Furthermore, Article 15(1) of CEDAW provides that the State Parties shall accord women equally with men before the law. Nevertheless, under Section 498, only a husband has recourse to law, whereas a wife does not. Thus, the inequality before the law contravenes Article 15(1).
In addition, Article 5(a) of CEDAW provides that the State Parties shall take appropriate measures to modify the social and cultural patterns of conduct of men and women to eliminate the stereotyped roles for men and women. Currently, Section 498 regards that only women can be enticed by men, while men cannot be enticed by women. In other words, it implicates women as gullible, but men as cognisant enough to leave his marriage on his own accord. To quote an article written by Datin Nor Aini Abdullah, which has also been referred to by the court in the case of Jamaludin bin Md Ali v Zulkifle bin Ramli:
V. WOMEN'S AUTONOMY AT STAKE?
With all those arguments being tendered upon, it is undoubtedly so that enticement law discriminates against women by disregarding their autonomy. Despite endorsing CEDAW, Malaysia does not enjoy the reputation of upholding gender equality in accordance with the international standard. Evidently, the Global Gender Gap Index 2021 rankings illustrates that Malaysia is ranked 112 among 156 countries.
Section 498 is not frequently invoked in the court; its existence barely comes to the mind of the public. However, the case on 2nd November 2021 has spotlighted this once again. Coincidently, there is a similar provision codified into the newly passed Kelantan's Syariah Criminal Code (I) Enactment 2019 ('the Enactment').
Among the offences contained in the Enactment, one of them is 'female person fleeing from custody'. Essentially, an unmarried woman fleeing from her parents or guardians is an offence. Surprisingly, this is not novel — this law exists as an offence under Syariah law by the Pahang State Government. Although it does not concern the custody of spouses as per Section 498, they nevertheless share the same nature: women being deprived of their bodily autonomy and the right to self-ownership.
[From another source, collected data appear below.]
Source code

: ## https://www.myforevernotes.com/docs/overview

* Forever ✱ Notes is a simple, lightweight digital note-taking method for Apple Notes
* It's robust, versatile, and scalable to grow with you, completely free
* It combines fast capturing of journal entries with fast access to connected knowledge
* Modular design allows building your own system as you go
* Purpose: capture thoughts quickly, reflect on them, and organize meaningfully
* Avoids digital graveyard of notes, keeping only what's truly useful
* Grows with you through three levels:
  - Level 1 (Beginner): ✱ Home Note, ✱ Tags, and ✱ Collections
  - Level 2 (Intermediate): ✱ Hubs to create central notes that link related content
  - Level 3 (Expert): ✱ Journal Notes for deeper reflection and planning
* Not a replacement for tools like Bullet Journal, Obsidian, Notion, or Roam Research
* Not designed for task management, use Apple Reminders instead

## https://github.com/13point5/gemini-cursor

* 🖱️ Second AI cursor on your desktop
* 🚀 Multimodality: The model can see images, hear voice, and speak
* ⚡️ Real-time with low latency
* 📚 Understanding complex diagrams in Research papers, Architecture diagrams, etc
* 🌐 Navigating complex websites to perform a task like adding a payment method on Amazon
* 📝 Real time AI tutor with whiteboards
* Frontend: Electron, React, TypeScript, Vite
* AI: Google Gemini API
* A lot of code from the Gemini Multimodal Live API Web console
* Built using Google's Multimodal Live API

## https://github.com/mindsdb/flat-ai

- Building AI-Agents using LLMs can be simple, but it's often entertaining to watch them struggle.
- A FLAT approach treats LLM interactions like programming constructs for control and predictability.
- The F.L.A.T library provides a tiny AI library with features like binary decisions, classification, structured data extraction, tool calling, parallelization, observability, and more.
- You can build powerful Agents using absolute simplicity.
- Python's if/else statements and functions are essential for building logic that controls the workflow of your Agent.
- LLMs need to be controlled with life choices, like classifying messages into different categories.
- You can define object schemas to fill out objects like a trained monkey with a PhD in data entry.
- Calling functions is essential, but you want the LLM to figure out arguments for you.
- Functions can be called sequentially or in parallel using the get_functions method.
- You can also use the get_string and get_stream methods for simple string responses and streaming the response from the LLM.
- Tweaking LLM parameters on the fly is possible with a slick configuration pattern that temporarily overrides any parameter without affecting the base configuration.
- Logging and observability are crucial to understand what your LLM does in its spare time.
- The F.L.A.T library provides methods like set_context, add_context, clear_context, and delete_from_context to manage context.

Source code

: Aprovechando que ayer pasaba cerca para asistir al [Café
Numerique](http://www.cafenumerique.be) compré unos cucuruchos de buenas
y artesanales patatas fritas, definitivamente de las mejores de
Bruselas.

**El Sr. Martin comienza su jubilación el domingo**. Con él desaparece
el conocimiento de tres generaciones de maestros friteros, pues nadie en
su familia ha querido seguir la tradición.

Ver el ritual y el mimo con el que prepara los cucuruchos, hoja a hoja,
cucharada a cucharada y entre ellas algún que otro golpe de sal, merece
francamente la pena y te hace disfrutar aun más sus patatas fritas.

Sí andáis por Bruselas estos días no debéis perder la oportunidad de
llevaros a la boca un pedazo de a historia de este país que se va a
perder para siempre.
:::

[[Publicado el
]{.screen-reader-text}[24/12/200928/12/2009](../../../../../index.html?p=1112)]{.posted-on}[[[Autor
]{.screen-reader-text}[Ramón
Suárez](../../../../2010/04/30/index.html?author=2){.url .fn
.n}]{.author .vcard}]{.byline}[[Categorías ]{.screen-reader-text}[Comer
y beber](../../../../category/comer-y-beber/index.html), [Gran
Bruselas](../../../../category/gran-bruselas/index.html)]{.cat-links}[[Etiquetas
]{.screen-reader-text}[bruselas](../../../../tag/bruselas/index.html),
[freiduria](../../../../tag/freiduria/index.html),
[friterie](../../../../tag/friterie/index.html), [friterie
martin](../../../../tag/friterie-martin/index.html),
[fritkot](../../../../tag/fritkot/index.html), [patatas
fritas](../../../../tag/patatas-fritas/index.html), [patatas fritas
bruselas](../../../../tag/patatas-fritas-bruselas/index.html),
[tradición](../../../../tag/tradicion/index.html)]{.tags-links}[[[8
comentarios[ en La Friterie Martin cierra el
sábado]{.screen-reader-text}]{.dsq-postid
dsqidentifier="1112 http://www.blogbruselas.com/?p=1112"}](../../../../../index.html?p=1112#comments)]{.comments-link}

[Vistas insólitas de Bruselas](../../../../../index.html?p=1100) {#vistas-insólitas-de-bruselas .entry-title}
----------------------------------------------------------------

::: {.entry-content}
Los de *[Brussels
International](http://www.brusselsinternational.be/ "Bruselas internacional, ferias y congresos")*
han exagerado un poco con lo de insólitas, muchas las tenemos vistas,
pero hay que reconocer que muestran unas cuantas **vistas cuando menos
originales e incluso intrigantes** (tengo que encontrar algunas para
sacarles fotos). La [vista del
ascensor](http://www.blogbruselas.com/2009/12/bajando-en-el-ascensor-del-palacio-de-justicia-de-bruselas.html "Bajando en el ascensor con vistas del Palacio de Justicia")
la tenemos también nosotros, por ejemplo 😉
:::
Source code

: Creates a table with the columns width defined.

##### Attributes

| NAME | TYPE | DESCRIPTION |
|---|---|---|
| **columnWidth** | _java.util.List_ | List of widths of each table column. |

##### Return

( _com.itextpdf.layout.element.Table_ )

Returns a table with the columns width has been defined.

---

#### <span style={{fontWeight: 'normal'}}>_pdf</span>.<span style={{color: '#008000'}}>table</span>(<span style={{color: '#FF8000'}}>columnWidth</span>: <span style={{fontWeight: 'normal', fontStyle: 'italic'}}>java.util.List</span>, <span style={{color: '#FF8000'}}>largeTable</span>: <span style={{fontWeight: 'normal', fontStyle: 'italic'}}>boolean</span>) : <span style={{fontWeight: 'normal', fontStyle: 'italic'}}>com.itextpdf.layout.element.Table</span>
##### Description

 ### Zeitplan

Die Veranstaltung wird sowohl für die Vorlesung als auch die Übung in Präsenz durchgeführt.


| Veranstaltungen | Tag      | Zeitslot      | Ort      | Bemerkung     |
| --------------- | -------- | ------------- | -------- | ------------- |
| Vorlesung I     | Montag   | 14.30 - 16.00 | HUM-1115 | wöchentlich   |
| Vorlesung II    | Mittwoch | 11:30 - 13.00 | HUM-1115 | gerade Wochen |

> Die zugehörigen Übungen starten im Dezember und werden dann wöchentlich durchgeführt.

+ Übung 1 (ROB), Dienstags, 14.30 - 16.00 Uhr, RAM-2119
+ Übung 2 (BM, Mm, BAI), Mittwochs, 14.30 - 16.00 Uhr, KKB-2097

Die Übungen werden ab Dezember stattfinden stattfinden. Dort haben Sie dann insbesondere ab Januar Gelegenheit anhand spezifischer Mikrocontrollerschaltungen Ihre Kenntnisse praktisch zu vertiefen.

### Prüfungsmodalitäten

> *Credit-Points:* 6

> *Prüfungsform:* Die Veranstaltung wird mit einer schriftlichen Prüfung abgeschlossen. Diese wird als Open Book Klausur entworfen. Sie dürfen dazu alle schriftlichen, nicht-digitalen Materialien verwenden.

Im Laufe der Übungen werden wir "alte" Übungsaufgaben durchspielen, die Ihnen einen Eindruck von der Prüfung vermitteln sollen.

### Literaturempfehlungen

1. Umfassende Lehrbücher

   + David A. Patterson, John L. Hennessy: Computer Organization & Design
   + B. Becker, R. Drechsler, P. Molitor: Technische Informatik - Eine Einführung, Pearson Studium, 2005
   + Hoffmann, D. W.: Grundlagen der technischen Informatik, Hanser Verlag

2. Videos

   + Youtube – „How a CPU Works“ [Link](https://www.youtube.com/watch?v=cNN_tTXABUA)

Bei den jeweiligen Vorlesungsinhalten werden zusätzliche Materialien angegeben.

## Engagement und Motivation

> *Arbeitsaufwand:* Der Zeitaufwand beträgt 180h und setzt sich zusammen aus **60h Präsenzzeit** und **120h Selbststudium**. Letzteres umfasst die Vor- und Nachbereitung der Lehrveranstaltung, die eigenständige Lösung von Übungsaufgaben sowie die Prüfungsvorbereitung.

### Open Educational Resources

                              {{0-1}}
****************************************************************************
A man or a woman is of no person's property. As the famous maxim propounded by Immanuel Kant goes, 'morality can thus be defined as the relation of actions to the autonomy of the will, that is, to a will which by its maxims can make universal law.' It is a shame that after nearly 240 years, Malaysia still falls short of respecting women's autonomy and their right to self-determination.
An individual's dignity has a ‘sanctified realm in a civilised society. The civility of a civilisation earns warmth and respect when it respects more the individuality of a woman.' Such notion shall obtain a further accent when a woman is treated with the real spirit of equality with her male counterpart. It is high time to say that a husband is not the master anymore, instead, equality should be the governing parameter. Society must realise that only mutual respect and equal rights can protect the sanctity of marriage. We should no longer conceive women as the property of their husbands. Following that, provisions that promote the oppression of married women are legally and morally unsustainable. The authors hope that the legislature will repeal the impugned provision with a sense of urgency to genuinely promote the spirit of equality under Article 8 of the Federal Constitution. The power is in the parliament to incorporate CEDAW into the Malaysian legal system to not only effectively protect family institutions, but also to ensure that domestic law in relation to women’s rights is in accordance with international standards.
Disclaimer: The opinions expressed in this article are those of the author and do not necessarily reflect the views of the University of Malaya Law Review, and the institution it is affiliated with.